(Assignment) Print all records exactly, pictures left out.

(Input)

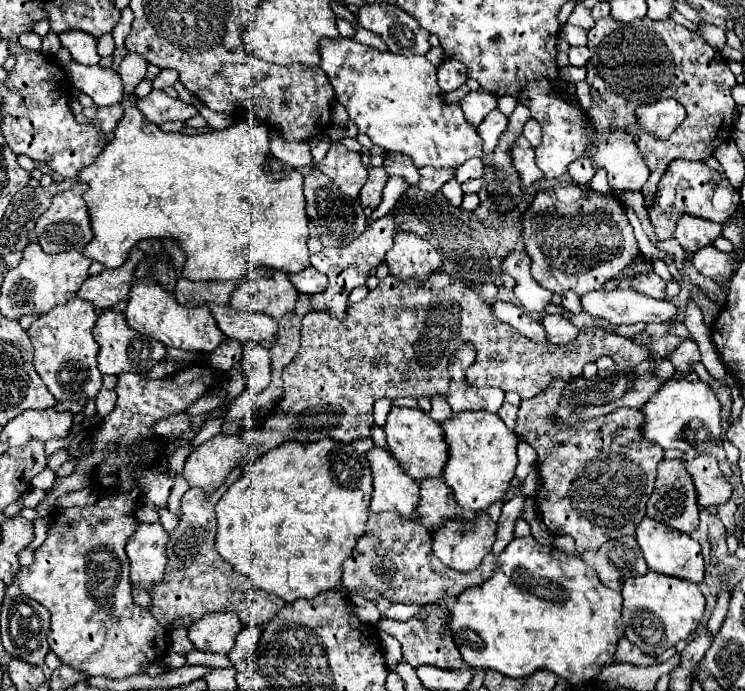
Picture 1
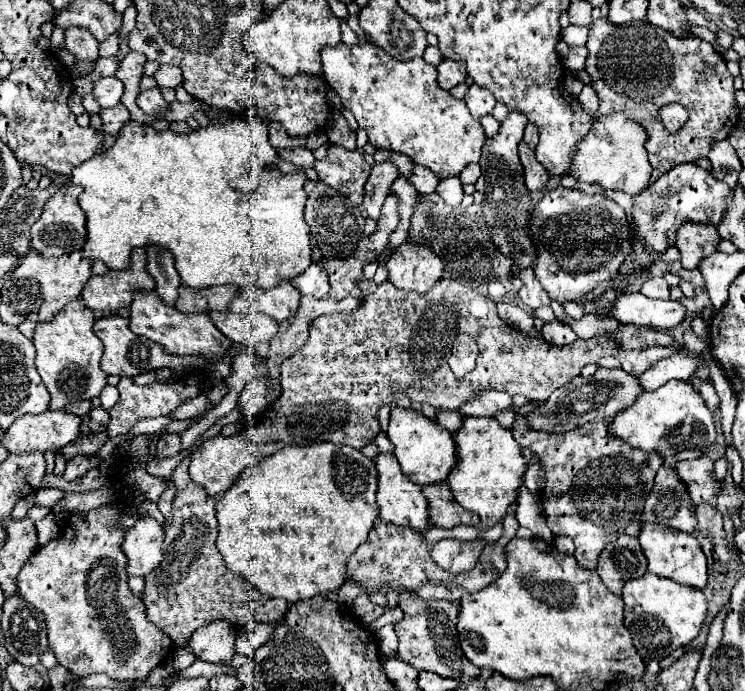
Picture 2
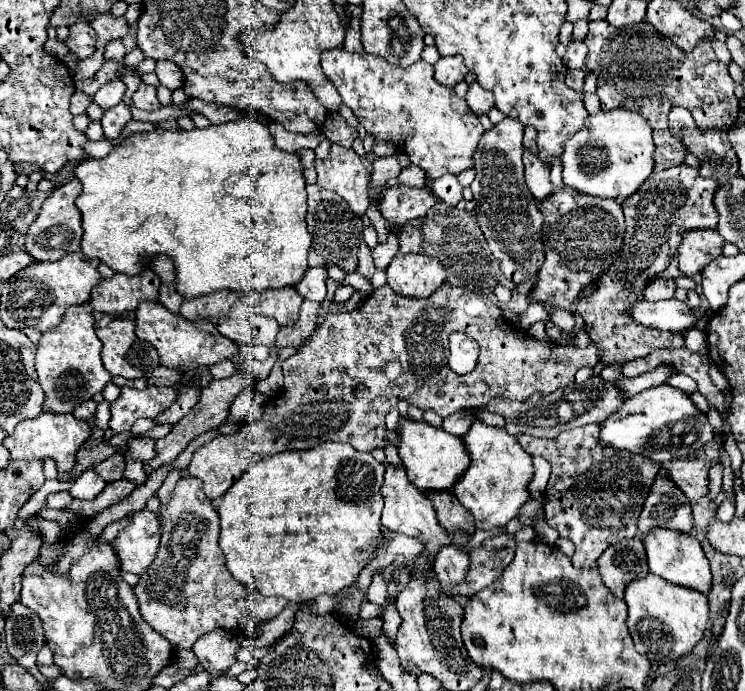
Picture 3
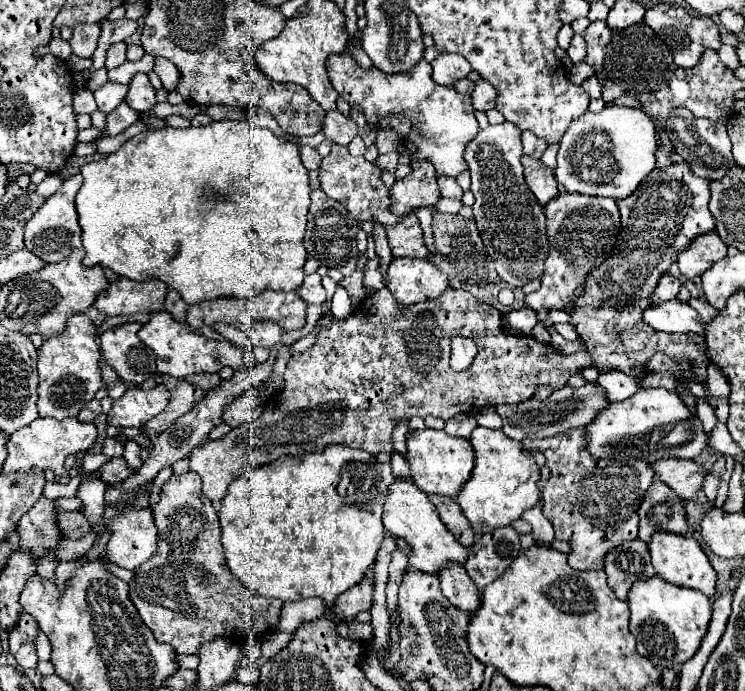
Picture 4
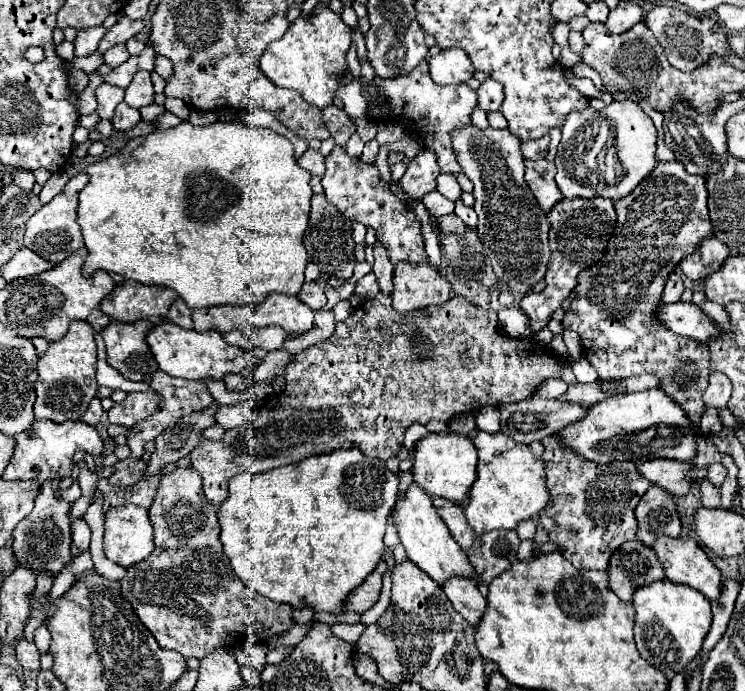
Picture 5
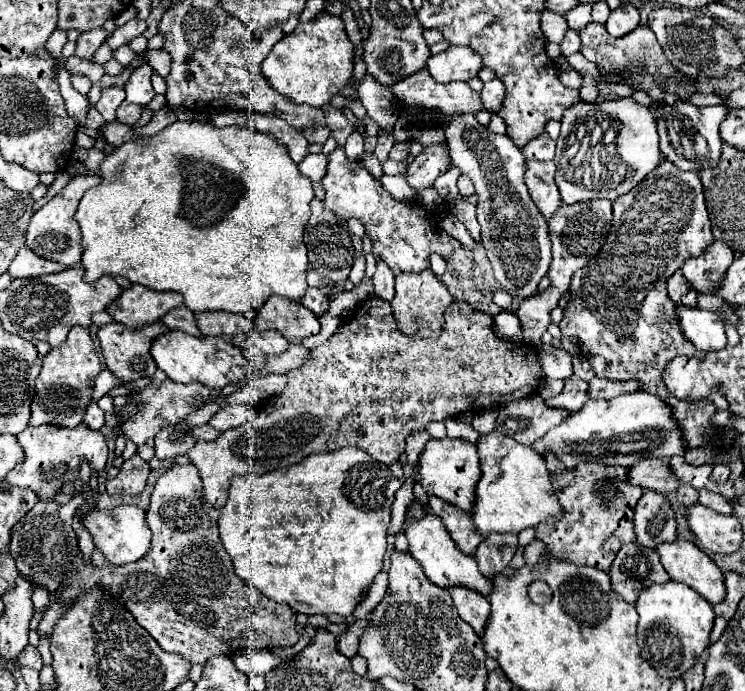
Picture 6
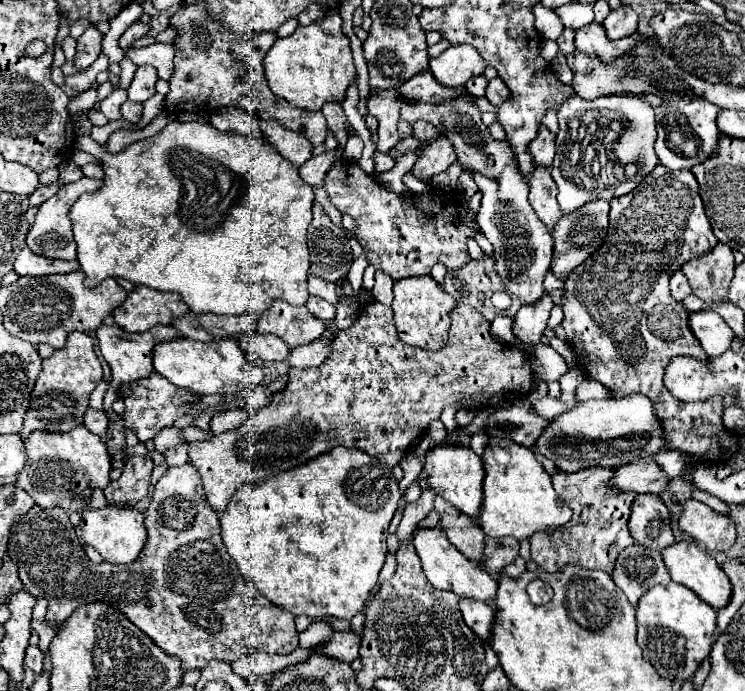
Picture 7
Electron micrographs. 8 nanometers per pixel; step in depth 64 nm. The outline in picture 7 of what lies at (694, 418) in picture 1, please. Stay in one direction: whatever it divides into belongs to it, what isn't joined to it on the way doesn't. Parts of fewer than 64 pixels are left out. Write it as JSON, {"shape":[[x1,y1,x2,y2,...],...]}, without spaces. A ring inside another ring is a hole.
{"shape":[[640,394,620,400,586,400,582,406,558,414,536,440,536,448,564,472,578,472,578,466,616,468,634,458,646,458,660,450,668,450,652,402]]}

(End Input)

(Task output)
Picture 1
Picture 2
Picture 3
Picture 4
Picture 5
Picture 6
Picture 7
Electron micrographs. 8 nanometers per pixel; step in depth 64 nm. The outline in picture 7 of what lies at (694, 418) in picture 1, please. Stay in one direction: whatever it divides into belongs to it, what isn't joined to it on the way doesn't. Parts of fewer than 64 pixels are left out. Write it as JSON, {"shape":[[x1,y1,x2,y2,...],...]}, without spaces. A ring inside another ring is a hole.
{"shape":[[640,394,620,400,586,400,582,406,558,414,536,440,536,448,564,472,578,472,578,466,616,468,634,458,646,458,660,450,668,450,652,402]]}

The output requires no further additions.